Exercise 5.12 Bogdan flew from Gdańsk to La Paz with two transfers and is currently waiting for his suitcase at the baggage claim. He knows that there is a 0.1% chance (1 in 1000) that his luggage could be lost. The luggage is placed on the belt evenly over a period of 10 minutes. After 8 minutes, most passengers have collected their luggage, but Bogdan's suitcase has not yet appeared. What is the probability that his suitcase has been lost?
Exercise 5.13 (Based on Mcelreath 2020) Assume there are two species of pandas. Both are equally common in the wild and live in the same areas. They look and feed exactly the same, but they differ in the frequency of twin births. Species A gives birth to twins in 10% of cases. Species B gives birth to twins in 20% of cases. Now, assume you are observing a female panda of an unknown species, and she has just given birth to twins.
What is the probability that this is a panda of species A?
What is the probability that the next birth will also be twins?
In the next birth, the same panda gave birth to a single cub. What is the probability now that this is a panda of species A?

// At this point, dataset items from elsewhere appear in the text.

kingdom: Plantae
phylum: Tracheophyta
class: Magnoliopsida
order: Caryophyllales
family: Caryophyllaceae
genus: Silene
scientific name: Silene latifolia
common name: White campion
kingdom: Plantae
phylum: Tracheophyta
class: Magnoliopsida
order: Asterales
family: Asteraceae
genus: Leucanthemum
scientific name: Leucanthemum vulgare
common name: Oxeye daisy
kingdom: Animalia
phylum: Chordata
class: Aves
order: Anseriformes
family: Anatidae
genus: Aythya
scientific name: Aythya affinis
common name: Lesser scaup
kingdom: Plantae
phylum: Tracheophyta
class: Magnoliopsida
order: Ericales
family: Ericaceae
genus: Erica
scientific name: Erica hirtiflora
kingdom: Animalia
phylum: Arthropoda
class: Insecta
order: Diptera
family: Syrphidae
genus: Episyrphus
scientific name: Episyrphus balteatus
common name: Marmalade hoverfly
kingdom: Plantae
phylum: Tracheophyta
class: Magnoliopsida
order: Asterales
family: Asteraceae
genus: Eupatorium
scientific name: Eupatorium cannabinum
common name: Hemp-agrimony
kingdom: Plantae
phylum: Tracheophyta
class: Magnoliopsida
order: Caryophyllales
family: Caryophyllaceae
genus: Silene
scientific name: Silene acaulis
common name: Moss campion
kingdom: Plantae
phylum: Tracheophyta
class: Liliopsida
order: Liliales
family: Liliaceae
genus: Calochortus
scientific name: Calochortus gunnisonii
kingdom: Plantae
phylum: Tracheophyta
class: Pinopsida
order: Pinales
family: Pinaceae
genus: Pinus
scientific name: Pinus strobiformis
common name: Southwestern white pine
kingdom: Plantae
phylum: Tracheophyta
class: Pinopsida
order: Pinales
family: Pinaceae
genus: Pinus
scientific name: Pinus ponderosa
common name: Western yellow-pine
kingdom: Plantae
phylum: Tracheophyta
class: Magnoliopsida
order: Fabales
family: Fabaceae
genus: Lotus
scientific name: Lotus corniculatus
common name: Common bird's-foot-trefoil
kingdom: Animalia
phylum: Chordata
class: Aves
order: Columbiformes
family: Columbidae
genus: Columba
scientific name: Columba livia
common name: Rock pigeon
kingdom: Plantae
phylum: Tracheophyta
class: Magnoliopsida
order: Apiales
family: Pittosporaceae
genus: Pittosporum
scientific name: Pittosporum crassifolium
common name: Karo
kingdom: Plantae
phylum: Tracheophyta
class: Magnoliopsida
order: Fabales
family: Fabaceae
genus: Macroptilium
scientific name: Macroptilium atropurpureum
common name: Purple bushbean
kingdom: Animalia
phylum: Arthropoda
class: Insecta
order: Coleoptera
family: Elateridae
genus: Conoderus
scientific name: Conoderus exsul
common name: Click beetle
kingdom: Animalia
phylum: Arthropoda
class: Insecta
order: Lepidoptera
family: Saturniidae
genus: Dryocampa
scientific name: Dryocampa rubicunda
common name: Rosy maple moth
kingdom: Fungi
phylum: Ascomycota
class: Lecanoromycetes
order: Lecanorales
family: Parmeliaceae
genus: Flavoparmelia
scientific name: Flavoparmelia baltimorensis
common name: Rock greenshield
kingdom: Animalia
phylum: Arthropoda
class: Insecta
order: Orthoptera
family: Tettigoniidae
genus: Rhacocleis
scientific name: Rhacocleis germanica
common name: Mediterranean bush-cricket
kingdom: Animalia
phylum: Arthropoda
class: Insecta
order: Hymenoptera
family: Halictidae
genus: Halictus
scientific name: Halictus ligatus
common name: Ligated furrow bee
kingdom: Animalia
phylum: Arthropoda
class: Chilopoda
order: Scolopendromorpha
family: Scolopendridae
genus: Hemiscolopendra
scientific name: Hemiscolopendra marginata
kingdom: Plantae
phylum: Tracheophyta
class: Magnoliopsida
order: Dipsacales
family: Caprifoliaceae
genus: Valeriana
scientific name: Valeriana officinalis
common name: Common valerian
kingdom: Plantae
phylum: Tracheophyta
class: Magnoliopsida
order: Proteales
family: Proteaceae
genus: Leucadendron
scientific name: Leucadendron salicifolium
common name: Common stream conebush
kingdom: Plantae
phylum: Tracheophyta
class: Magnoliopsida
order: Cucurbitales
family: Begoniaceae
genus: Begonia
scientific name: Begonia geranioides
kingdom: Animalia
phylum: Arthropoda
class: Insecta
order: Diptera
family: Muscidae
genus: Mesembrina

Exercise 5.14 (Based on “Bayes’ Rule: Log-Odds Form,” n.d.) Janusz often travels to Alicante, where his friends Alejandro and Beatriz live. One of them always picks him up from the airport. Assume that both of them pick up Janusz equally often. They have two cars: a red one and a silver one. Beatriz prefers the red car; she uses the red car 60% of the time. Alejandro uses the silver car 4 times more often than the red one. Alejandro is more often late. If Alejandro picks up Janusz, the probability that he will be on time is 0.4; Beatriz will be on time with a probability of 0.8. Beatriz likes to use the horn. If she sees Janusz, she will honk 8 out of 10 times. Alejandro also sometimes uses the horn – the probability that he will honk when he sees Janusz is 0.2.
Janusz has just exited the arrivals hall and sees that a silver car is already waiting for him, and the driver is honking at him. What is the probability that it is Beatriz? Assume that using the horn, the color of the car, and being on time or late are independent of each other.